52 ans, Aliou Tomota n’a rien perdu de son allure de play-boy qui se permet en toute simplicité de sages virées nocturnes à Bamako. Pourtant les temps ont bien changé. Après avoir atteint les sommets, il semble bien avoir commencé une chute dont nul ne sait où elle s’arrêtera.

Qu’il semble loin, le temps où le sémillant milliardaire était célébré de partout. Le prestigieux Institut international de promotion et de prestige (IIPP) lui a décerné le 29 septembre 2006 sa distinction du " Mérite au développement de l’industrie ". Tomota s’est dit naturellement honoré, non seulement par la présence de la présidente de l’IIPP venue exprès de Genève, siège de l’institut, mais, aussi et surtout, par le fait que, désormais, le groupe Tomota sera cité à côté des grands groupes mondiaux, IBM, Alcatel, Microsoft, etc. déjà primés.

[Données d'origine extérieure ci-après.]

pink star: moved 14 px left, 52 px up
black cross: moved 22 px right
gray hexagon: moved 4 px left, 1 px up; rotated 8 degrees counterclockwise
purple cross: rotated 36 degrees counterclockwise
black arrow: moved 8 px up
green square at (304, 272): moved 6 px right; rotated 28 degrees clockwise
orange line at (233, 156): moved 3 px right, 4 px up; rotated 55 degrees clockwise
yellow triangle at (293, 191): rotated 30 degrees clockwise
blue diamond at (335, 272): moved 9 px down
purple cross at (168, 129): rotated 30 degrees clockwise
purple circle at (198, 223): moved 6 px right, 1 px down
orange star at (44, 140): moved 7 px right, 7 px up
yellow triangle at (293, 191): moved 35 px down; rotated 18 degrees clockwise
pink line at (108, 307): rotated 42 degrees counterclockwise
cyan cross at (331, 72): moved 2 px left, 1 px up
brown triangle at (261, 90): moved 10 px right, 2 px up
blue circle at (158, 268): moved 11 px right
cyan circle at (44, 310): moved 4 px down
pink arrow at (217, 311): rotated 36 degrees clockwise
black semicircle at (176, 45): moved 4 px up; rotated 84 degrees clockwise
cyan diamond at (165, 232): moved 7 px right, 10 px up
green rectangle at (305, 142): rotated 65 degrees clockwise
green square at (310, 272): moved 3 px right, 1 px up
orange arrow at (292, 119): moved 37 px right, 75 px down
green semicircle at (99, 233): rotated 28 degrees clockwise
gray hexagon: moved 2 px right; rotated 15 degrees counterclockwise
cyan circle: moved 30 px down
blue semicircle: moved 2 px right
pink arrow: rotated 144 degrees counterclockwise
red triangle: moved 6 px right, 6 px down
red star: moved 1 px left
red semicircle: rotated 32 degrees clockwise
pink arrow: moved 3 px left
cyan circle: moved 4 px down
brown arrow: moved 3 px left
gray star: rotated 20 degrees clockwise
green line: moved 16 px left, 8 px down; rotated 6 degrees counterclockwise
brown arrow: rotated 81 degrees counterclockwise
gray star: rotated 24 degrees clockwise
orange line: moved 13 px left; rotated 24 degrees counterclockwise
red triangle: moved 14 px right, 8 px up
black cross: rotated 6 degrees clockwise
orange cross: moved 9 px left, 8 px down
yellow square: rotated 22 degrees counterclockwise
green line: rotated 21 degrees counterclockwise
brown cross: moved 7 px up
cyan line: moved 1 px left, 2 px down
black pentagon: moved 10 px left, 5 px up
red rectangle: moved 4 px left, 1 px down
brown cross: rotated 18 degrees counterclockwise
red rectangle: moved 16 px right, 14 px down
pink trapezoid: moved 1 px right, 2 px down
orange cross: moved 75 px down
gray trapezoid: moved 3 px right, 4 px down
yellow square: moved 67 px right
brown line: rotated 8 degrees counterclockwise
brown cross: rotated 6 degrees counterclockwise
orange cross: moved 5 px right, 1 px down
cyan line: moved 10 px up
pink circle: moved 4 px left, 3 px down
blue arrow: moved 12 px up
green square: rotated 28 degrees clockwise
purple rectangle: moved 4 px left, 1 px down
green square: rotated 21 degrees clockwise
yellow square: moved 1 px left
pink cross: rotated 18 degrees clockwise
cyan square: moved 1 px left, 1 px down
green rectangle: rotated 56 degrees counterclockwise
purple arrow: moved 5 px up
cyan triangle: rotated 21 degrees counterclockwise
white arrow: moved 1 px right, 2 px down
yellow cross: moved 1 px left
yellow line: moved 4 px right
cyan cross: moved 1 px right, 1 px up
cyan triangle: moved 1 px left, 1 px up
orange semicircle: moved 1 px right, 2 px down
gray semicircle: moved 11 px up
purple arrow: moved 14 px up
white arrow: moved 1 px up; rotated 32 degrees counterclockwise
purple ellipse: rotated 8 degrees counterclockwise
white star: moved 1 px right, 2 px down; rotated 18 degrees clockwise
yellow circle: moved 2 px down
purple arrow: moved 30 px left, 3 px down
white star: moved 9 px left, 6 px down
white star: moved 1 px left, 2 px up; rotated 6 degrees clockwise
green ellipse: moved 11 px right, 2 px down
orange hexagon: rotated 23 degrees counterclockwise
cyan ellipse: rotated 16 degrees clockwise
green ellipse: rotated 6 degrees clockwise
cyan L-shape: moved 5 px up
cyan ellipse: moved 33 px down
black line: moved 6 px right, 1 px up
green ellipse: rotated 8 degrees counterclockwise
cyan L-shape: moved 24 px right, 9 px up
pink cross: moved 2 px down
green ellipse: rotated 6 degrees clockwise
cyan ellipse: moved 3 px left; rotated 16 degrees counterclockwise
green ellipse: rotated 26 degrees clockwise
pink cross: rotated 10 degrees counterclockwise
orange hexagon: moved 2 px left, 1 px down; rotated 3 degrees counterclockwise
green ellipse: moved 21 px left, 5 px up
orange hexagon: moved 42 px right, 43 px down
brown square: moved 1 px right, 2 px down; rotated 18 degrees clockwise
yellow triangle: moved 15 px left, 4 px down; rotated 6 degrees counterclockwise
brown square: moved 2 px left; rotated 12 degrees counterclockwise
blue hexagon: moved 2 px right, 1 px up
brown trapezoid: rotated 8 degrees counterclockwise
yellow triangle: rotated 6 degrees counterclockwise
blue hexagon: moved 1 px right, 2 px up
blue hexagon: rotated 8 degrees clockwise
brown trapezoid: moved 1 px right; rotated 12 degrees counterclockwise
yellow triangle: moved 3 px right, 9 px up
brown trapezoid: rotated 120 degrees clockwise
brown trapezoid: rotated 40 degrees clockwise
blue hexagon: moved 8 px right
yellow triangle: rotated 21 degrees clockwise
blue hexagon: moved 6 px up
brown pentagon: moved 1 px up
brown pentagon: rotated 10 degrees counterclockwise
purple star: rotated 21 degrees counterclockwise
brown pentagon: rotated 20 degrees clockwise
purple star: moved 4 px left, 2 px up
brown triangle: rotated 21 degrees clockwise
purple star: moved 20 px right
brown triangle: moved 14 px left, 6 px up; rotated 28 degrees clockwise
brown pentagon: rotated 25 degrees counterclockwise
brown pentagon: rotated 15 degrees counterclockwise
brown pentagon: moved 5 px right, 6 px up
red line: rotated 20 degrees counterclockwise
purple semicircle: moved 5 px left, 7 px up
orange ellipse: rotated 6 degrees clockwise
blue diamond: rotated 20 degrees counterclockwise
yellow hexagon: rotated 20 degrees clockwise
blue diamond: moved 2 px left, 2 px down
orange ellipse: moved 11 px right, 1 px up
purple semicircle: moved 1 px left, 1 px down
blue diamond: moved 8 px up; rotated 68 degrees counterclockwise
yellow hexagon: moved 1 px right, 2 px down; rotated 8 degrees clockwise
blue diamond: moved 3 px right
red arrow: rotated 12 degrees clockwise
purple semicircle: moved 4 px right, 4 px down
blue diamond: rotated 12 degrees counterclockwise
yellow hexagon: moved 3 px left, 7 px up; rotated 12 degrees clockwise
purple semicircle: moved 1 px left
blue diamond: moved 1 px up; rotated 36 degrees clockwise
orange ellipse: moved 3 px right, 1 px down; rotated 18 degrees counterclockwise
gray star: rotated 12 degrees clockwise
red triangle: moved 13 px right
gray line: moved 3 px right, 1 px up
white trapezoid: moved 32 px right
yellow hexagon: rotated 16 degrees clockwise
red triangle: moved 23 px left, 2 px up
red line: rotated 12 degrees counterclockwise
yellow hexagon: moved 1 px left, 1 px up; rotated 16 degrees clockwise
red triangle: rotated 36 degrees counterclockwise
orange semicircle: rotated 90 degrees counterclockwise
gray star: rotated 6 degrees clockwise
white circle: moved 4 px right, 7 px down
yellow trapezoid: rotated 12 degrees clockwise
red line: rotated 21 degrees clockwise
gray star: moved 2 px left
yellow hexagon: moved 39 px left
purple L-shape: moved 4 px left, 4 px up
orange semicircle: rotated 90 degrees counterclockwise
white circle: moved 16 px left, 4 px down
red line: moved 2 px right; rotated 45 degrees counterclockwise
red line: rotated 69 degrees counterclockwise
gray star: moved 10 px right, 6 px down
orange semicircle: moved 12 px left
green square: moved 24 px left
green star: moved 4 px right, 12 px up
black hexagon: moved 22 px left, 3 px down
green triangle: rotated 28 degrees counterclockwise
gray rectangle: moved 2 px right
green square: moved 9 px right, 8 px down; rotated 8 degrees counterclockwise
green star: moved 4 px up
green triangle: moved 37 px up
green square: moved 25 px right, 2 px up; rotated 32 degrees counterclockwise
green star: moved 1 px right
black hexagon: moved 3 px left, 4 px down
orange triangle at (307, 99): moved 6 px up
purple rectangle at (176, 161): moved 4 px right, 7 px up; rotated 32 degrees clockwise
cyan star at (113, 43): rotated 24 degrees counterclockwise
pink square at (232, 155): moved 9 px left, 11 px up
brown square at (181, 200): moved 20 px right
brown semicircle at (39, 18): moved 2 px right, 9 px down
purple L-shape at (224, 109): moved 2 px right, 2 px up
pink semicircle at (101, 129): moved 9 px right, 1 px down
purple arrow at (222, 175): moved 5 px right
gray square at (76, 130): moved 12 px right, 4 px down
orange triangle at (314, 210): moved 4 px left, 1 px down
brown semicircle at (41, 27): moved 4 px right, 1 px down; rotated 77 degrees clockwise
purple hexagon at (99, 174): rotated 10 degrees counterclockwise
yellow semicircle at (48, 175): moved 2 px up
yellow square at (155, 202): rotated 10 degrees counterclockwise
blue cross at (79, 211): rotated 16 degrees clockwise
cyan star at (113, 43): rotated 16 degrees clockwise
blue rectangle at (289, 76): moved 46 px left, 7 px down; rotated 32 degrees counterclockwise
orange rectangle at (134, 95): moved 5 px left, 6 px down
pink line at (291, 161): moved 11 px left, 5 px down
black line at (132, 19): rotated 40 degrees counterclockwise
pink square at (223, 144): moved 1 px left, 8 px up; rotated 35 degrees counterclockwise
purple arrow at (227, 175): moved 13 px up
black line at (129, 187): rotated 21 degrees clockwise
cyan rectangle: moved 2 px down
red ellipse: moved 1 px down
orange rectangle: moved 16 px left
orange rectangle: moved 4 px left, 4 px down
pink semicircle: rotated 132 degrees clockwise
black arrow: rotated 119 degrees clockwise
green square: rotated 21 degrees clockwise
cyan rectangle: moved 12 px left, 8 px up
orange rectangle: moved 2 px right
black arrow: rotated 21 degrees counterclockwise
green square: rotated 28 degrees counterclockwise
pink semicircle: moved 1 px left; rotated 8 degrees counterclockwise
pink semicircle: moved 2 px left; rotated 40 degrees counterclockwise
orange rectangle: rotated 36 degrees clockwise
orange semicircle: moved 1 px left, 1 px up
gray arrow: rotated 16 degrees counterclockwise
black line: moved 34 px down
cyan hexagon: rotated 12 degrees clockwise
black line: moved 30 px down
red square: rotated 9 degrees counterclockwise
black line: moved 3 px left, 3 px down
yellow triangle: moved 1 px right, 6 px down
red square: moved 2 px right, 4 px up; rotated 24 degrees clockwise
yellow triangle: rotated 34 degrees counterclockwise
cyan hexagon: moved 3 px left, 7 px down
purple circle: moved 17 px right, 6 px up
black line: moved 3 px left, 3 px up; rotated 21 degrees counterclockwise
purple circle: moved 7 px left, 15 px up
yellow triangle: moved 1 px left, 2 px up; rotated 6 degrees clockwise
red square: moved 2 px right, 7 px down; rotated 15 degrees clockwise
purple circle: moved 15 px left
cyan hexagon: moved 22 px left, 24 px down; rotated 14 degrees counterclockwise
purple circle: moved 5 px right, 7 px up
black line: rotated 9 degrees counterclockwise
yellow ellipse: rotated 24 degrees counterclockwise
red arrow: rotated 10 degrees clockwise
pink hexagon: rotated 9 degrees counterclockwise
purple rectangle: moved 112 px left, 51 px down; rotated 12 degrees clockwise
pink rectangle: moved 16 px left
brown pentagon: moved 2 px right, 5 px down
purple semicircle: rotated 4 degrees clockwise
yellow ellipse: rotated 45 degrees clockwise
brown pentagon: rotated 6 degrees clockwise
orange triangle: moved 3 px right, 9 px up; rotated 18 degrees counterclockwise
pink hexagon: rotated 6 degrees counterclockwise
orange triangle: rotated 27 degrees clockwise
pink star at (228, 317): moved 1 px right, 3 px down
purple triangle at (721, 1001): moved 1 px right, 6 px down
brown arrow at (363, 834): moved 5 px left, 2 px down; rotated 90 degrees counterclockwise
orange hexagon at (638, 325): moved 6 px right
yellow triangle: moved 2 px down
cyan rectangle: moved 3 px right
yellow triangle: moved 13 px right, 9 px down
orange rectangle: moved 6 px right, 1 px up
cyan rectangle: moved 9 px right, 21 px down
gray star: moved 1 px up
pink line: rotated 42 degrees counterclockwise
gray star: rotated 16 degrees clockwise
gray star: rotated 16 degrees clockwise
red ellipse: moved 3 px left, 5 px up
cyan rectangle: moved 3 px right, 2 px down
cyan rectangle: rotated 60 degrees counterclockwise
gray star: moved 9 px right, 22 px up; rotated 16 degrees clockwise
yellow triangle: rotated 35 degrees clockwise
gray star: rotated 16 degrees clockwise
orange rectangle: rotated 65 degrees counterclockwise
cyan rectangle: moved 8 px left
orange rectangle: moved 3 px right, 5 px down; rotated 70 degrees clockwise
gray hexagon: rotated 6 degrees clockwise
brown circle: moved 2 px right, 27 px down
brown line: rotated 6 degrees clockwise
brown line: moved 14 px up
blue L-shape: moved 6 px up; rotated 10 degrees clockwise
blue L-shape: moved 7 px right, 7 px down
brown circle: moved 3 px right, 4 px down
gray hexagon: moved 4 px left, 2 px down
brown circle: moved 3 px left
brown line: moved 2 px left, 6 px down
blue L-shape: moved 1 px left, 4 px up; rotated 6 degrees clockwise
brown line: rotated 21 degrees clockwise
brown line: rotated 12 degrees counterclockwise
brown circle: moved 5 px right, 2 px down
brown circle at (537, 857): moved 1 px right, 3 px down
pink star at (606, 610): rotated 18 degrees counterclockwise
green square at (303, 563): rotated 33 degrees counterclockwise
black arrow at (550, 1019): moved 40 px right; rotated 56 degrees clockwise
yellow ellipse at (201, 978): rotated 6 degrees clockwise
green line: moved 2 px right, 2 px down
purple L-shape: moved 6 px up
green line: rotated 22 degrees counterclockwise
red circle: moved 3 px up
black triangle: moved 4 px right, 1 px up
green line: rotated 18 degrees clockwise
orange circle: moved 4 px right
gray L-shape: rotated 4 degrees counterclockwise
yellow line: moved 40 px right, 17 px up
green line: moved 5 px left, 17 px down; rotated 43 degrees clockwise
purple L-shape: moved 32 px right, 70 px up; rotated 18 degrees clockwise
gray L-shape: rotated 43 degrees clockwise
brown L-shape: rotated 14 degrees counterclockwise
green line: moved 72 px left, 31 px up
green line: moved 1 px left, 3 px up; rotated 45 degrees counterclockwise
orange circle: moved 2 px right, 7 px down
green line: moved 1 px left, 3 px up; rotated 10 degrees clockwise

  Fournisseur attitré du gouvernement

C’est par l’imprimerie que Tomota s’est fait une place au soleil des affaires maliennes. Auparavant, il était dans le commerce, à la fin de ses modestes études en gestion et comptabilité. Le petit commerce, même. Achat et revente de fournitures de papeterie, ramette de papier, stylos, cahiers… Il se formalise en créant la Librairie Papeterie du Soudan (LPS) en 1976. Appui déjà ou chance, il devient rapidement le fournisseur attitré du gouvernement.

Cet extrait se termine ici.